The Health and Safety Executive guidance suggests;

Hot and cold-water systems

There are various systems available to supply hot and cold-water services that range in size, scale and complexity. All can present foreseeable risk of exposure to legionella.  Temperature control is the traditional strategy for reducing the risk of legionella in hot and cold-water systems.  Cold water systems should be maintained, where possible, at a temperature below 20°C.  Hot water should be stored at least at 60°C and distributed so that it reaches a temperature of 50°C (55°C in healthcare premises) within one minute at the outlets.

Before assessing the risks associated with these systems, you need to understand the type of system, its constituent parts and operation.
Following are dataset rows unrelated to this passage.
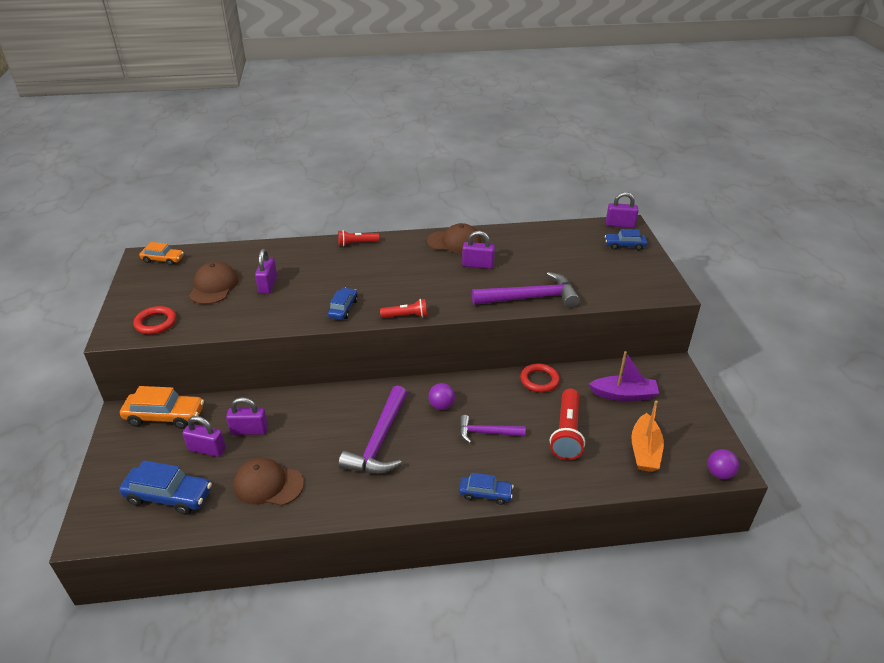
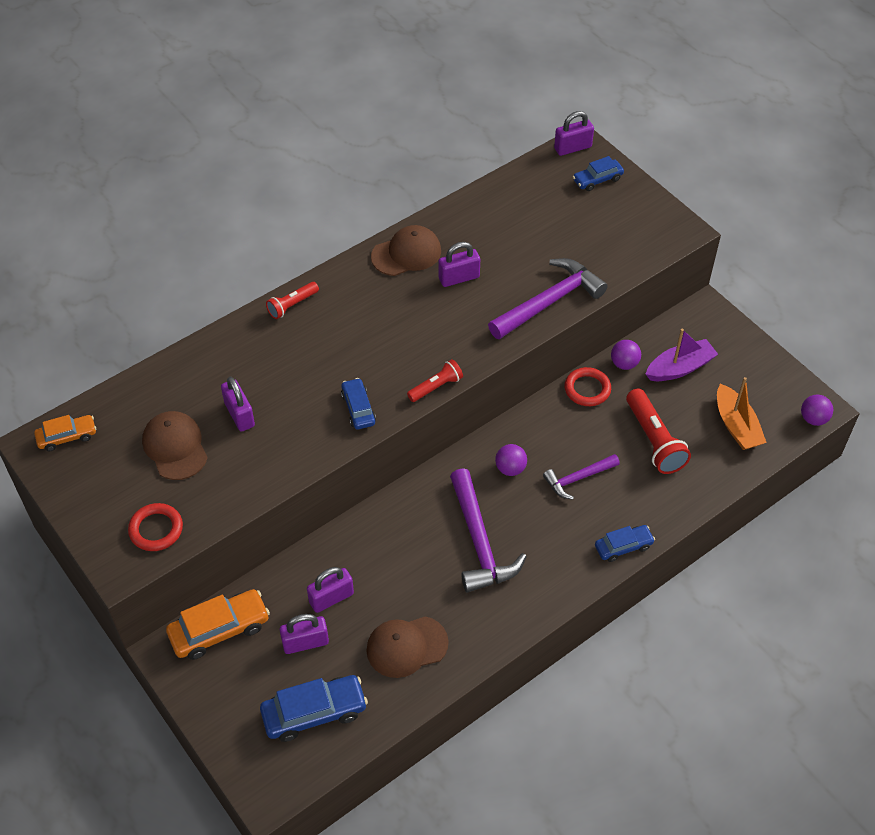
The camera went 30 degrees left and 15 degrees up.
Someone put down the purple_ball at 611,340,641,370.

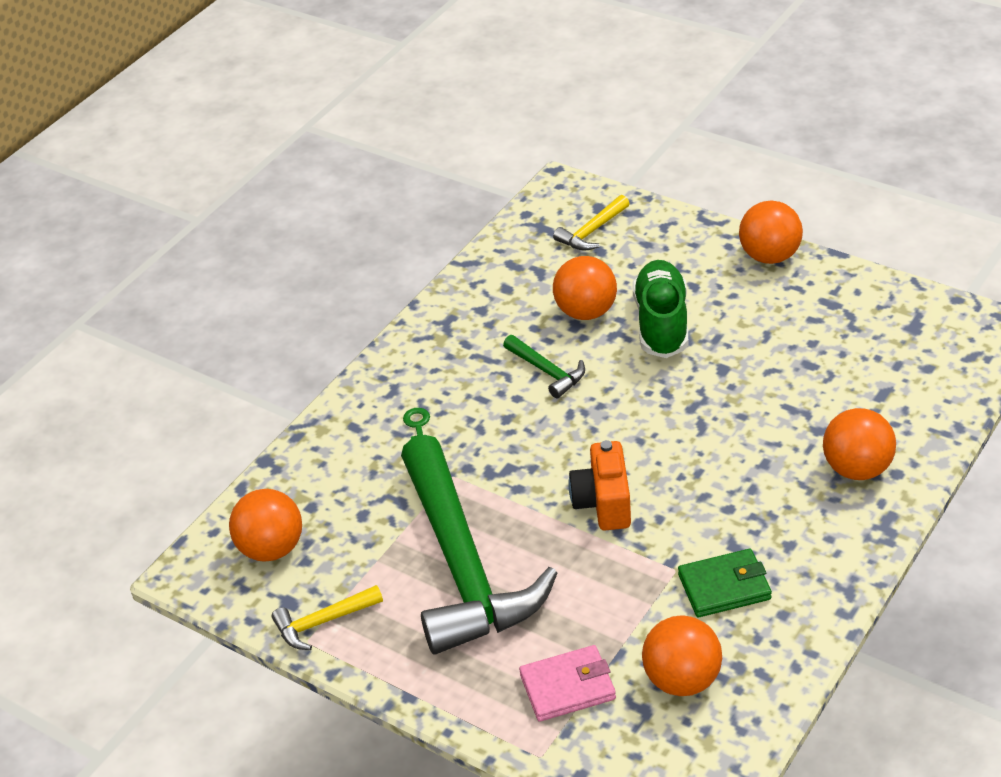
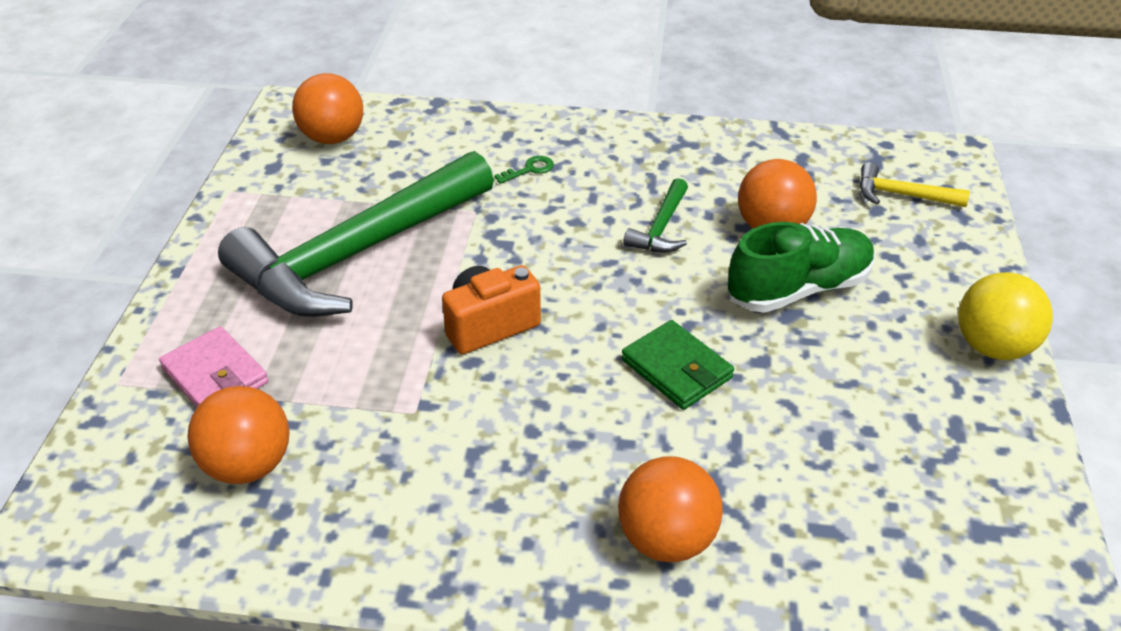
The camera went 60 degrees right and 0 degrees up.
Someone took away the yellow_hammer at 272,585,383,650.
Someone carried the green_wallet from 678,549,772,617 to 622,320,734,410.
Someone repainted the orange_ball at 739,201,803,264, which became the yellow_ball at 958,272,1053,360.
In most cases, a simple risk assessment may show that the risks are low and are being properly managed and no further action may be required.


There is a risk of scalding where water comes out of taps at temperatures above 44°C. In certain facilities eg care homes, this is especially so for whole-body immersion in baths and showers of vulnerable patients, the very young, elderly people, and people with disabilities or those with sensory loss who may not be able to recognise high temperatures and respond quickly.

You have a legal duty to assess the risk of scalding and to adopt appropriate measures to control it. Your approach will depend on the needs and capabilities of patients or residents. For most people, the scalding risk is minimal where water is delivered up to 50°C at hand-wash basins and a hot water warning notice may be sufficient.  However, where vulnerable people can get access to baths or showers and the scalding risk is considered significant, the fitting of thermostatic mixing valve (TMV) Type 3 is required to prevent water being discharged at more than 44°C.